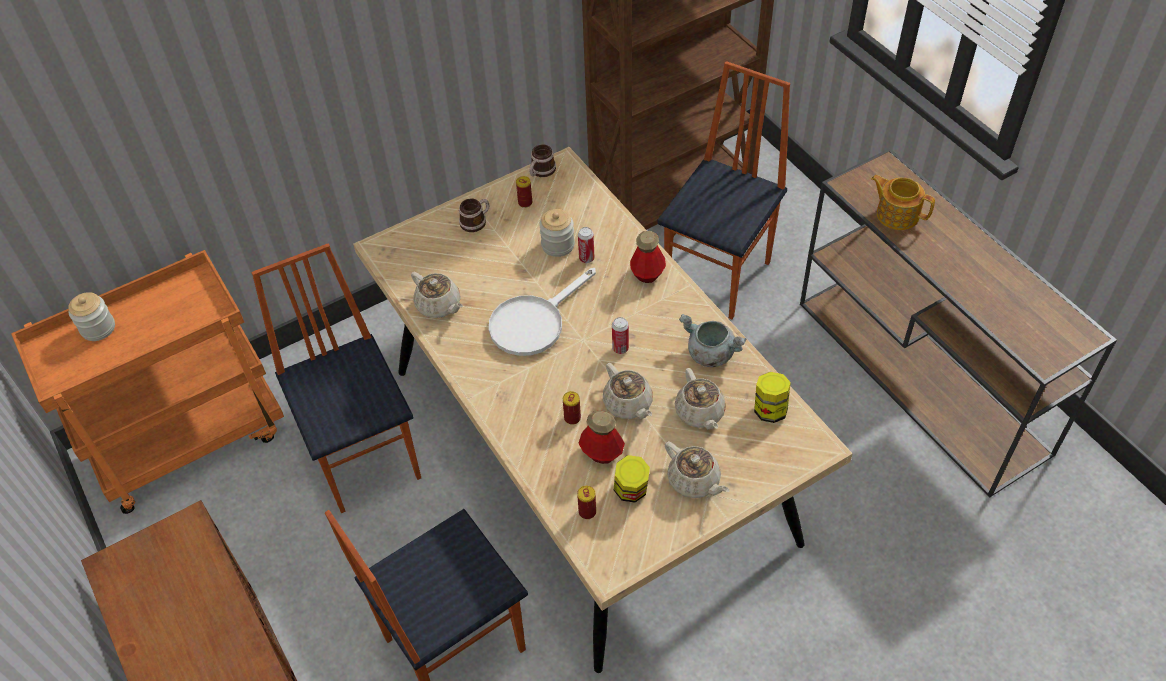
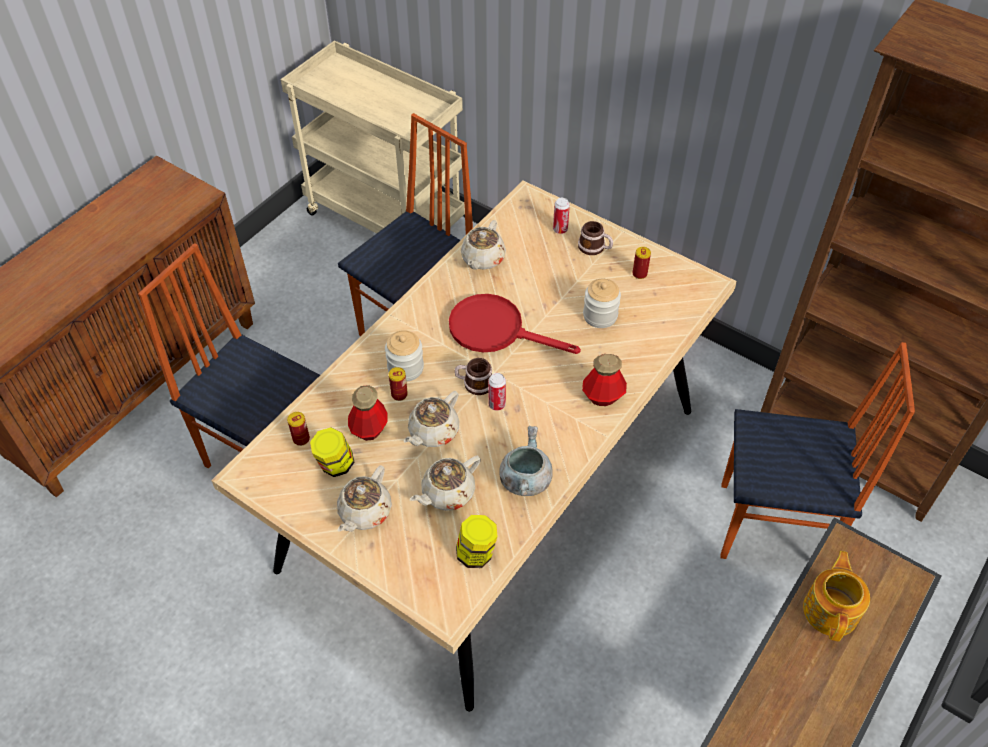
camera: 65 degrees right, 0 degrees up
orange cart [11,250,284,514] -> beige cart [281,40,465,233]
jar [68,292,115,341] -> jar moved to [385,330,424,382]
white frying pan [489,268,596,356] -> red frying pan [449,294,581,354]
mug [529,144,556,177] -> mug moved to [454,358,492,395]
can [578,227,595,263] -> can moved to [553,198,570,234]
-=-=-=-=-
### EXERCISE INSTRUCTIONS
Gather up, from the records above, each line where the word "moved" appears.

### ANSWER SECTION
jar [68,292,115,341] -> jar moved to [385,330,424,382]
mug [529,144,556,177] -> mug moved to [454,358,492,395]
can [578,227,595,263] -> can moved to [553,198,570,234]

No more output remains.